Explorando mais ainda a hipótese, seria possível que a imobiliária A estivesse a dever na praça, através de diversos processos judiciais, não analisados pela compradora B. Eventual credor de A poderia utilizar a escritura (relembre-se, pública) para demonstrar ao Judiciário a existência de conluio entre A e B, anulando-se a venda. Motivo? Preço pago bem abaixo do valor de mercado. 

Não para por aí. Imagine-se que nada disso ocorreu e toda transação foi pacífica, mesmo com valor abaixo do mercado. Na hipótese da compradora B decidir por revender o imóvel, a proprietária encontrará outro entrave. A Receita Federal, na análise de seu Imposto de Renda, provavelmente constatará ganho de capital. Ainda que o imóvel seja revendido pelo mesmo preço efetivamente pago (R$ 200 mil reais), estará registrada a venda por R$ 100 mil. Logo, uma simulação a evitar mais impostos incidiria em mais impostos.

Se os motivos da esfera civil e tributária não forem suficientes, há repercussão criminal.
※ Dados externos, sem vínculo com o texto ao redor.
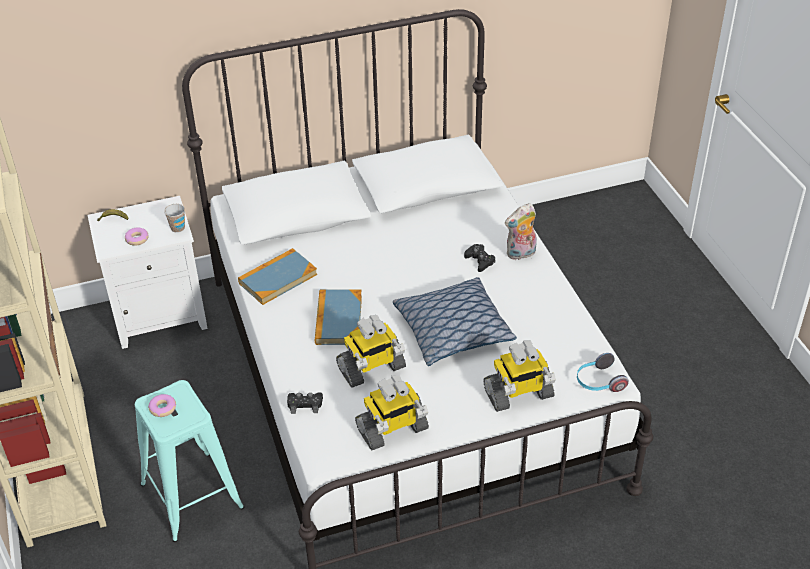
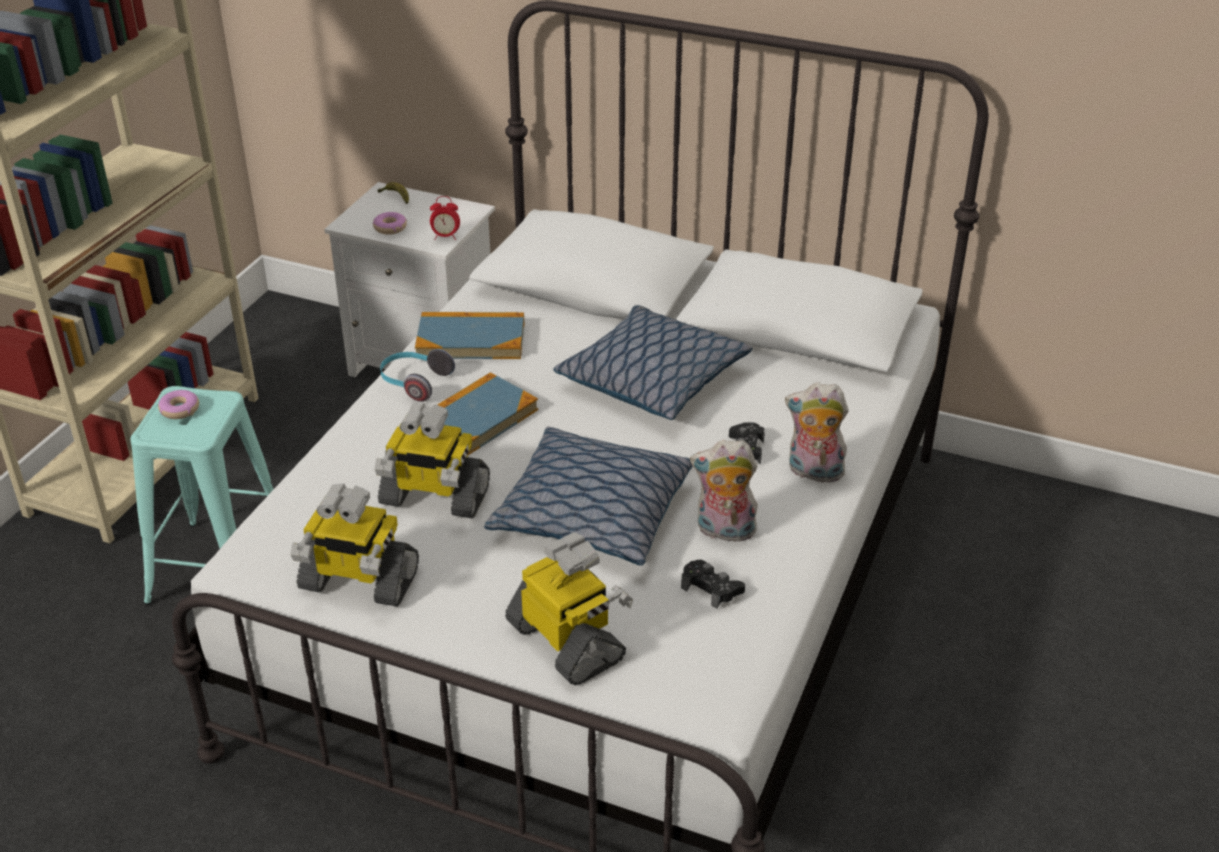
camera: 40 degrees right, 5 degrees down
cup [164,204,185,233] -> alarm clock [430,196,460,240]
black game controller [287,392,323,414] -> black game controller moved to [681,560,745,609]
toy robot [483,341,556,412] -> toy robot turned 150 degrees counterclockwise [505,532,633,685]
headphones [577,353,629,392] -> headphones moved to [380,349,455,402]
none -> pillow [553,305,752,420]
none -> plush toy [690,440,758,542]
A emissão de declaração falsa para evitar, ainda que parcialmente, o pagamento de tributos é crime, daqueles que ensejam detenção de até dois anos, fora a multa. Caso o Poder Público descubra a fraude em tempo oportuno, ainda serão devidos os impostos excedentes e multa tributária.

Vê-se, aqui, dois problemas comuns. O primeiro é o risco na burla de impostos. Na busca da economia de poucos milhares de reais (R$ 3 mil no exemplo em questão, considerando a taxa atual da cidade de Salvador), vendedor e compradora puseram uma operação simples em grande perigo. O segundo, tão problemático quanto, é a falta de cuidado na compra de imóveis. Pela alta soma de valores, a compra de imóveis requer análise moderada, através de pesquisa e investigação (a chamada due diligence).

Ao deparar-se com uma armadilha, surgem duas opções: fugir ou cair. É necessário, para tanto, saber da existência dessas camas-de-gato. Que os compradores e vendedores de imóveis possam enxergar os alçapões jurídicos – e escapar deles.

Tiago Almeida Alves é advogado graduado em Direito pela UFBA, pós-graduado em Direito Imobiliário, Urbanístico, Registral e Notarial pela UNISC-RS, membro da Comissão de Condomínio do Instituto Brasileiro de Direito Imobiliário (IBRADIM), e atualmente cursa o MBA em Gestão de Escritórios de Advocacia e Departamentos Jurídicos na Baiana Business School (Faculdade Baiana de Direito).